__What you have to do__
List every line in the records below that contains the string "entities", copying each one in full.

Extracted data entries:
+++

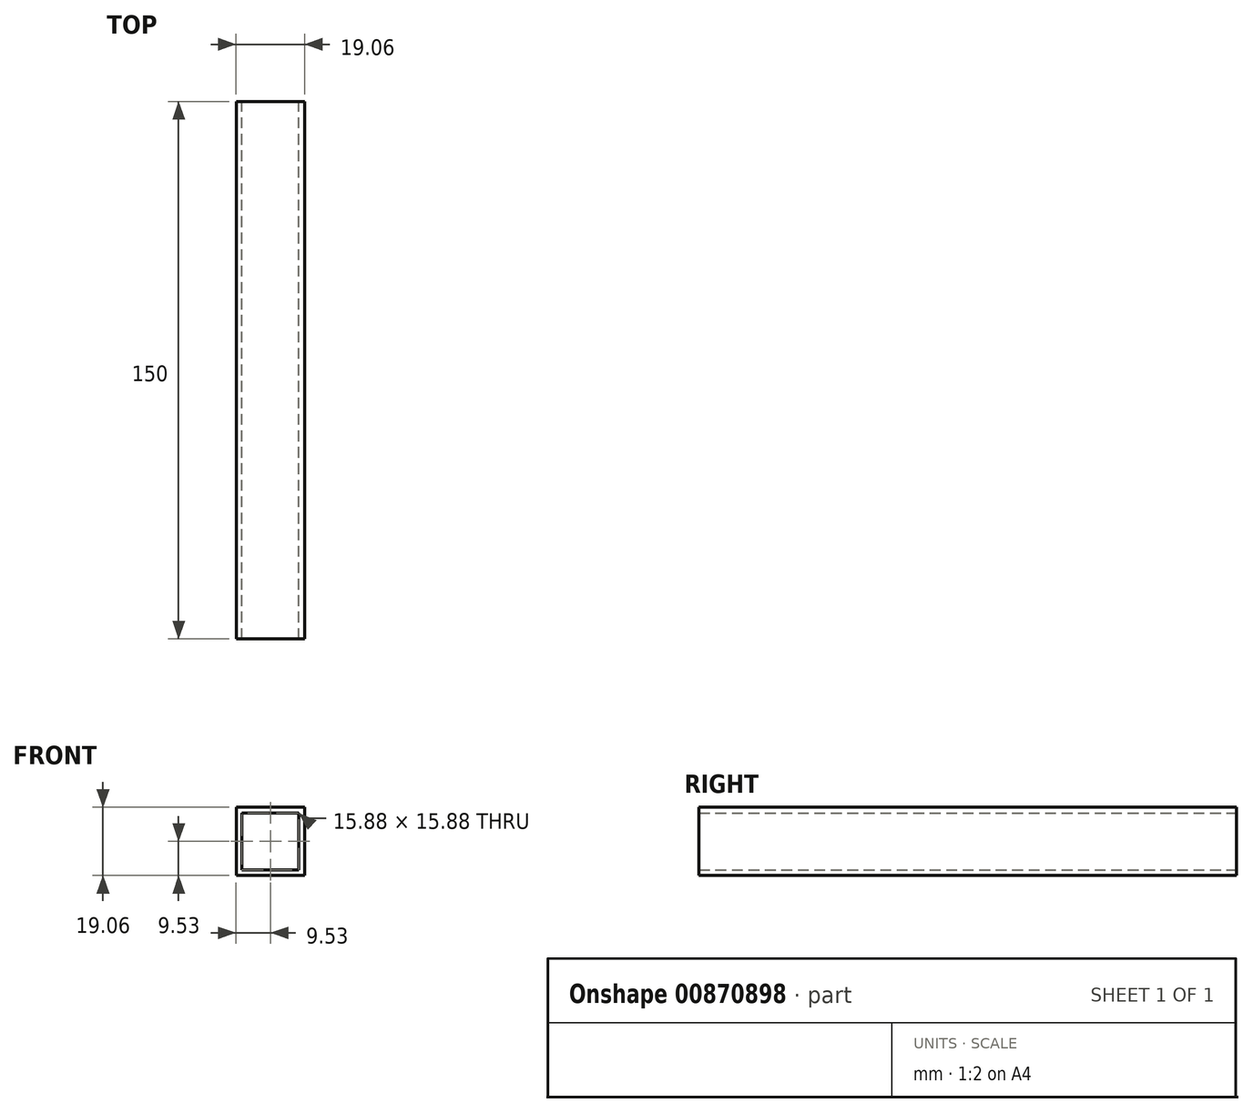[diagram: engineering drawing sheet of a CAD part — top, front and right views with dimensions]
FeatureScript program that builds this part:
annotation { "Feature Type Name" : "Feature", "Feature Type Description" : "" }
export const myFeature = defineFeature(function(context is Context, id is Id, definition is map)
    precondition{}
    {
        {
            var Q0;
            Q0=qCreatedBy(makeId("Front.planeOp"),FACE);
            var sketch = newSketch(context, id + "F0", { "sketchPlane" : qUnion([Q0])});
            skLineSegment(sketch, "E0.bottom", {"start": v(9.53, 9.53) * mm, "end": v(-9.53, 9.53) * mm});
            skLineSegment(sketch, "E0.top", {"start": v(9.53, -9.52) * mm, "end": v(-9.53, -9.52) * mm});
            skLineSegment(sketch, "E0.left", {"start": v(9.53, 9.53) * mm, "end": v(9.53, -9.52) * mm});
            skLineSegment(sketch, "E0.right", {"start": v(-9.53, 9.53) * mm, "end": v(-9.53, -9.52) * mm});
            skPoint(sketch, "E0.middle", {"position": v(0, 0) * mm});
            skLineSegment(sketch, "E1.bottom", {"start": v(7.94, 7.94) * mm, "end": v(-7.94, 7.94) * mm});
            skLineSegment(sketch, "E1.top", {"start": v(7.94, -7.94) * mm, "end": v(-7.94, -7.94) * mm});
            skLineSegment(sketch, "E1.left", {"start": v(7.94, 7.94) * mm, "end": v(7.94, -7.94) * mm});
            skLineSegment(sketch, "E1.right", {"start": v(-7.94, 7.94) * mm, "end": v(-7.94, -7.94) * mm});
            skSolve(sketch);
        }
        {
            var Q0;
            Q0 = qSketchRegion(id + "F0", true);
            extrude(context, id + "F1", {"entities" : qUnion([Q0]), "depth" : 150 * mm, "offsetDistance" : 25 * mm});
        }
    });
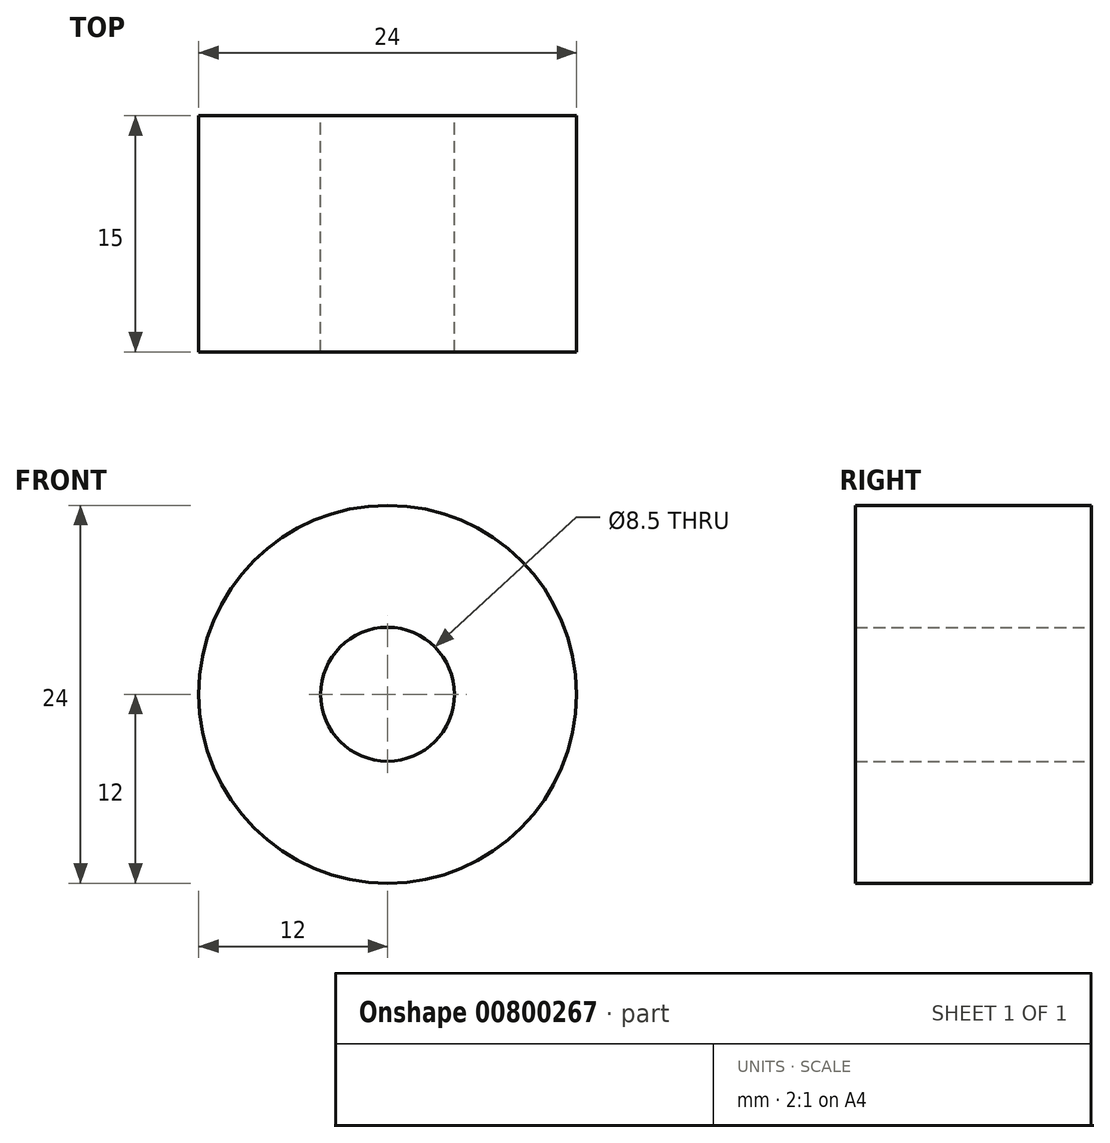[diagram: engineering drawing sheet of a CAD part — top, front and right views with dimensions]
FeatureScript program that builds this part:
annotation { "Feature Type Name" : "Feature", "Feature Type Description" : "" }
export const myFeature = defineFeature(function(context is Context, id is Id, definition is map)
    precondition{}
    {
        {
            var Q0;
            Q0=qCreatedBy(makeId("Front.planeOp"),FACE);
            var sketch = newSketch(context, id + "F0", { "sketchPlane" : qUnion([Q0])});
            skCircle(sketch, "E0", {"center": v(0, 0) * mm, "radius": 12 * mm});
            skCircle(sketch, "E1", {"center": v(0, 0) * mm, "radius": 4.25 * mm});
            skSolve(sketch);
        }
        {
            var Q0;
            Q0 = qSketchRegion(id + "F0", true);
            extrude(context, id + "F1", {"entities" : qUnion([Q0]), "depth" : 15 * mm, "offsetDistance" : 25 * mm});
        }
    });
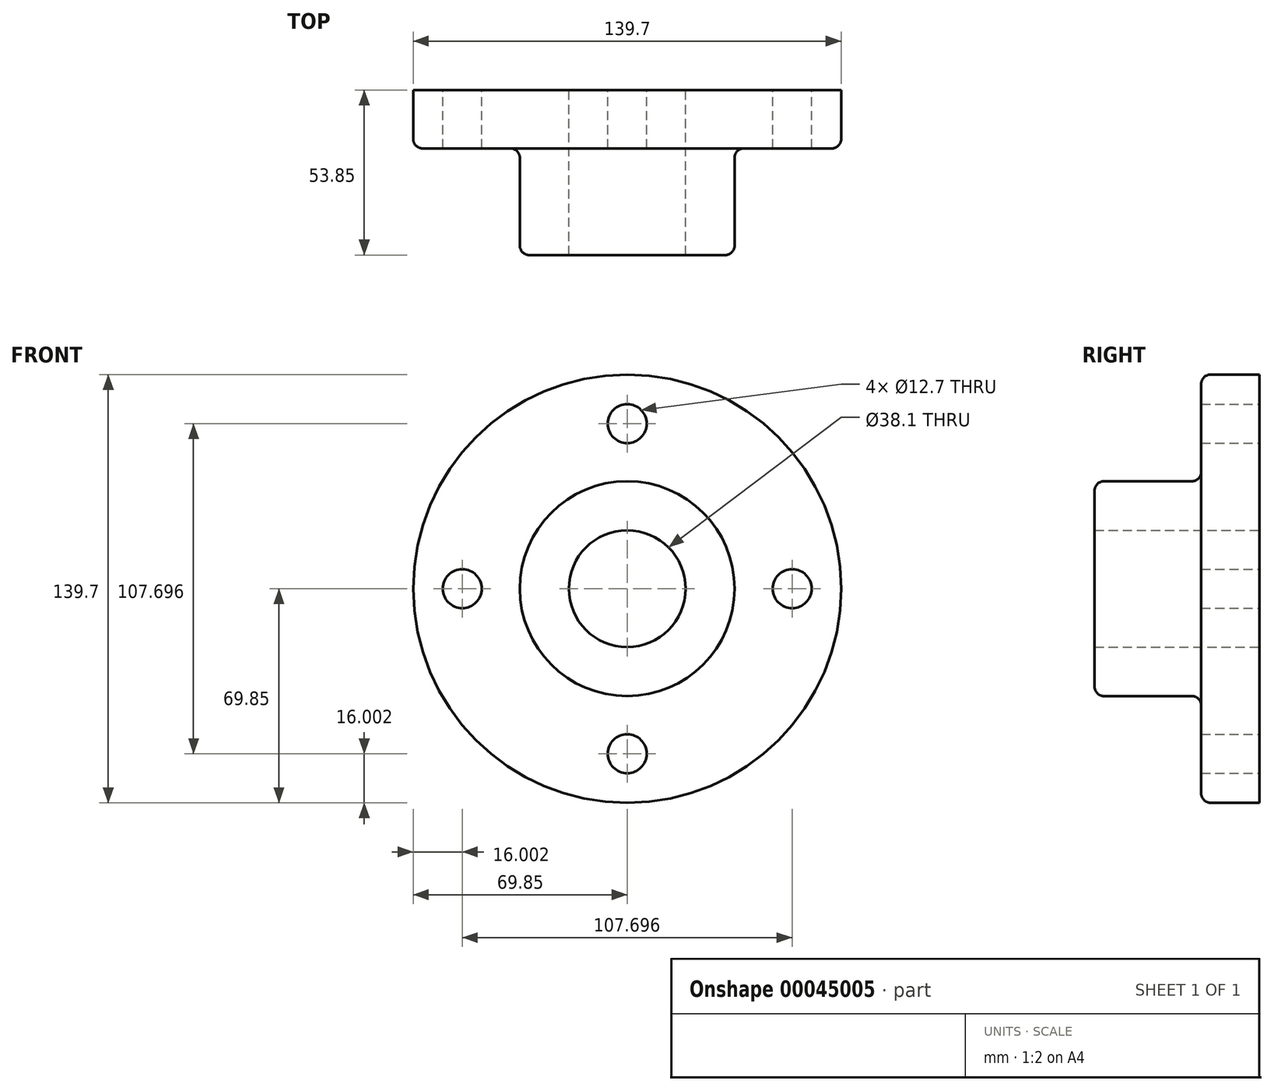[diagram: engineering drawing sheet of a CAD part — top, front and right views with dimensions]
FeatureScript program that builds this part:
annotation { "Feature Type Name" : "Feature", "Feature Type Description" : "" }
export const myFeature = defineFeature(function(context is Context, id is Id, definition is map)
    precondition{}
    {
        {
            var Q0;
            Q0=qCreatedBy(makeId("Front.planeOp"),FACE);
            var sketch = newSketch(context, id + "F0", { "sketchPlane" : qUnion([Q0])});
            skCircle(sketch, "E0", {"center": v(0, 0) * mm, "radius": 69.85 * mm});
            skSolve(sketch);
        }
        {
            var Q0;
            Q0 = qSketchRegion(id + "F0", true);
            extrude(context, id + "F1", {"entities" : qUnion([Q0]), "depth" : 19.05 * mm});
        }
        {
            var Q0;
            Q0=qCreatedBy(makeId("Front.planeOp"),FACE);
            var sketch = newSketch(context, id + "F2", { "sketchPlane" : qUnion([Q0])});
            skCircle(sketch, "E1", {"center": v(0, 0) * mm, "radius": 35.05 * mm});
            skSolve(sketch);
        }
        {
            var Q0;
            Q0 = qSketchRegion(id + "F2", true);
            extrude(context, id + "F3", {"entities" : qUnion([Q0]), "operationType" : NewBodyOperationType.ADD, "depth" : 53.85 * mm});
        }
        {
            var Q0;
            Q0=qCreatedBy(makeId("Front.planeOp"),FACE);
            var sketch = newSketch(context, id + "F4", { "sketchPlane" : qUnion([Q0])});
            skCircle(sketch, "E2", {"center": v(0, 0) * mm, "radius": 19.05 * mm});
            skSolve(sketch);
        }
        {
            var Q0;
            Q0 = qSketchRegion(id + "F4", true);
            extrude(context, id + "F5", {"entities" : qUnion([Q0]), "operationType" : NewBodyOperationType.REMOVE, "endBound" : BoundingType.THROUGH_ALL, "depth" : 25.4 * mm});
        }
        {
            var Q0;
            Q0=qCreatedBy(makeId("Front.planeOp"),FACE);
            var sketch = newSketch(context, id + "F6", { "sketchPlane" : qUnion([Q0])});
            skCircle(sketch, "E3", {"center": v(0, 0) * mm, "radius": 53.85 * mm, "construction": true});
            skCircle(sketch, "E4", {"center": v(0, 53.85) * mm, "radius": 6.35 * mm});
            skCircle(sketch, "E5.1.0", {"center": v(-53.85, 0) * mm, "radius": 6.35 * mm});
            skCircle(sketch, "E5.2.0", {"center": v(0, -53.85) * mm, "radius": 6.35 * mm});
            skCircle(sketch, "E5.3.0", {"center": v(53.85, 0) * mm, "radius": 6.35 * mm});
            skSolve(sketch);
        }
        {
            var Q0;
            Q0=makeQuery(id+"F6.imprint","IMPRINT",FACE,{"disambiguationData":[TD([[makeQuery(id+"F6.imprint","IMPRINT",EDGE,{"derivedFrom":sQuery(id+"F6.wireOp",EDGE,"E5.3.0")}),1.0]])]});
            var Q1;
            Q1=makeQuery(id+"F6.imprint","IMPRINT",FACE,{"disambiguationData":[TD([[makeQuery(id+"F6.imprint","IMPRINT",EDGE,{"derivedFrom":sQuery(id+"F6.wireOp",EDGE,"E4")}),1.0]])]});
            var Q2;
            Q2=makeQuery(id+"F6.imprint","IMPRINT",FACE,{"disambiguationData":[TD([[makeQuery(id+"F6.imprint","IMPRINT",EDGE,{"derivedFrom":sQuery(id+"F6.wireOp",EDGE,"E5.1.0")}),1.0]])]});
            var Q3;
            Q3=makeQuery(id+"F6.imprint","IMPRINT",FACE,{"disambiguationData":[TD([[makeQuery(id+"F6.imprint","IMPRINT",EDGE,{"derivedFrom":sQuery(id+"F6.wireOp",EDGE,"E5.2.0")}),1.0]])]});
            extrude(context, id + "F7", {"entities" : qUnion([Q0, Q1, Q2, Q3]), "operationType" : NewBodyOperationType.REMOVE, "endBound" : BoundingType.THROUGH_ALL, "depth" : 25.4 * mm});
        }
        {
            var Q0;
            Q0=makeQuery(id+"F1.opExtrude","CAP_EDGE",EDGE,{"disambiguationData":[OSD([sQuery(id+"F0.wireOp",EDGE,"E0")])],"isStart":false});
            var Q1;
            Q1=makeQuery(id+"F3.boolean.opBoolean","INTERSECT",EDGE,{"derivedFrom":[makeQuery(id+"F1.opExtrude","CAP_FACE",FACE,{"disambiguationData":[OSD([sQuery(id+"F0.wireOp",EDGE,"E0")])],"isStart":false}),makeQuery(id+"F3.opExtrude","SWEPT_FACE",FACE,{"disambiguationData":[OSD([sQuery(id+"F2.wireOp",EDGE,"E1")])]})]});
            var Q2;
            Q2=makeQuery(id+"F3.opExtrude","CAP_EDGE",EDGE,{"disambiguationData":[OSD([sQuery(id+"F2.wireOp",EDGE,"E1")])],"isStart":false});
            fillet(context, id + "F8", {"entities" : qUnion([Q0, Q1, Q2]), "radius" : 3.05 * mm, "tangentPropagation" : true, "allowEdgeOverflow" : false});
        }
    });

+++

__Task response__
            extrude(context, id + "F1", {"entities" : qUnion([Q0]), "depth" : 150 * mm, "offsetDistance" : 25 * mm});
            extrude(context, id + "F1", {"entities" : qUnion([Q0]), "depth" : 15 * mm, "offsetDistance" : 25 * mm});
            extrude(context, id + "F1", {"entities" : qUnion([Q0]), "depth" : 19.05 * mm});
            extrude(context, id + "F3", {"entities" : qUnion([Q0]), "operationType" : NewBodyOperationType.ADD, "depth" : 53.85 * mm});
            extrude(context, id + "F5", {"entities" : qUnion([Q0]), "operationType" : NewBodyOperationType.REMOVE, "endBound" : BoundingType.THROUGH_ALL, "depth" : 25.4 * mm});
            extrude(context, id + "F7", {"entities" : qUnion([Q0, Q1, Q2, Q3]), "operationType" : NewBodyOperationType.REMOVE, "endBound" : BoundingType.THROUGH_ALL, "depth" : 25.4 * mm});
            fillet(context, id + "F8", {"entities" : qUnion([Q0, Q1, Q2]), "radius" : 3.05 * mm, "tangentPropagation" : true, "allowEdgeOverflow" : false});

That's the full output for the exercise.